As the debacles at Singur, Nandigram, and Lalgarh unfolded, it seemed that the Left Front regards West Bengal as its private property. But now, as the names of powerful people involved in the Vedic Village scam come tumbling out, it is clear that the nexus of greed cuts across party lines — Mollah apparently derived his clout from a Trinamool Congress MLA.

Mamata Banerjee is defending her man as she prepares to turn a Singur-Nandigram trick again. Meanwhile, the government has had to cancel plans for an IT hub in the area, disappointing giants like TCS, Infosys and Wipro. It could have simply written to the companies involved, but it publicly announced its failure and invited responses. Its transparency has favourably impressed the public, but it may be too late to arrest the slide in the Left’s fortunes.

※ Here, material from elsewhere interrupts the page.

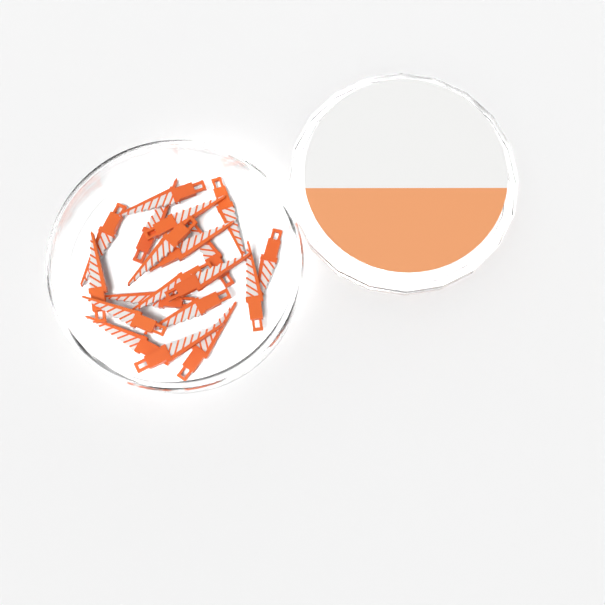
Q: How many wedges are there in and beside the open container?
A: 19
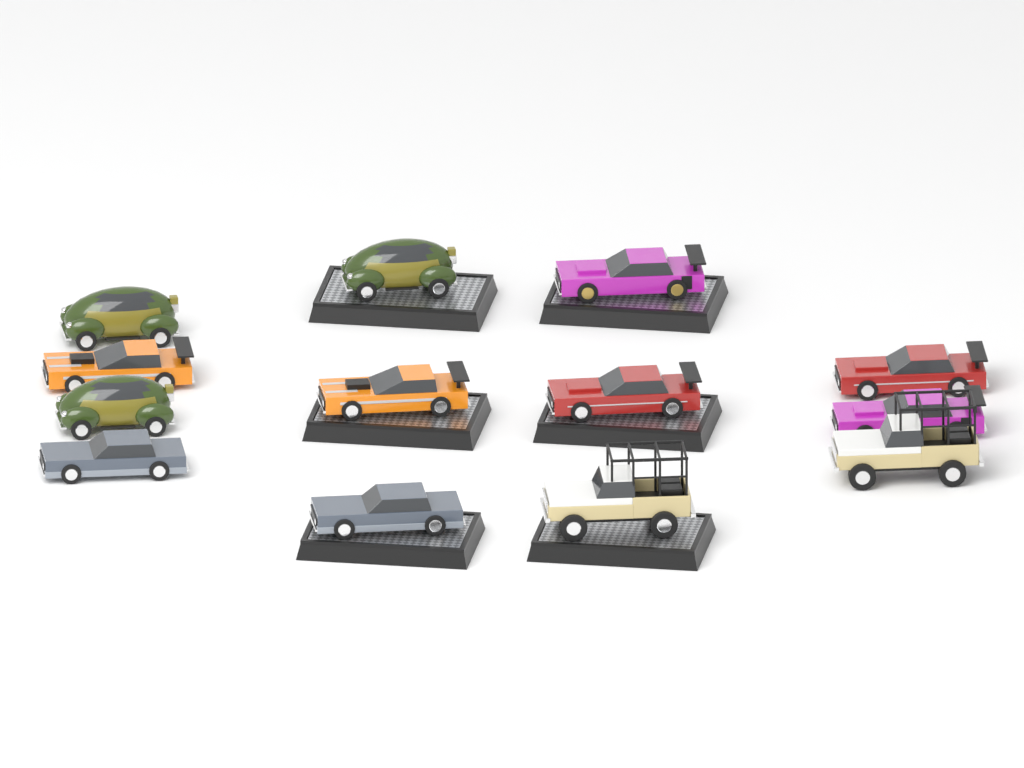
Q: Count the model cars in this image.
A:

The Left Front in West Bengal is widely applauded for Operation Barga, perhaps the most successful reform movement in India, which has turned lakhs of sharecroppers into landed farmers. And it’s incredibly ironic that the Left seems to be doomed to lose the Assembly elections in 2011 because of a failure to manage the greed that land unfailingly inspires in the human heart.

Other states should look closely at West Bengal. The politics of land ownership is becoming increasingly important. Repeated fragmentation of holdings and pressure from land-hungry industry and infrastructure projects are marginalising farmers. In the absence of local options, they are forced to become migrant labour. The future belongs to parties which commit to educate villagers and generate local employment outside agriculture. In West Bengal, the Left Front has failed to do both. On the contrary, it has behaved like a real estate mafia, and it is now paying for it.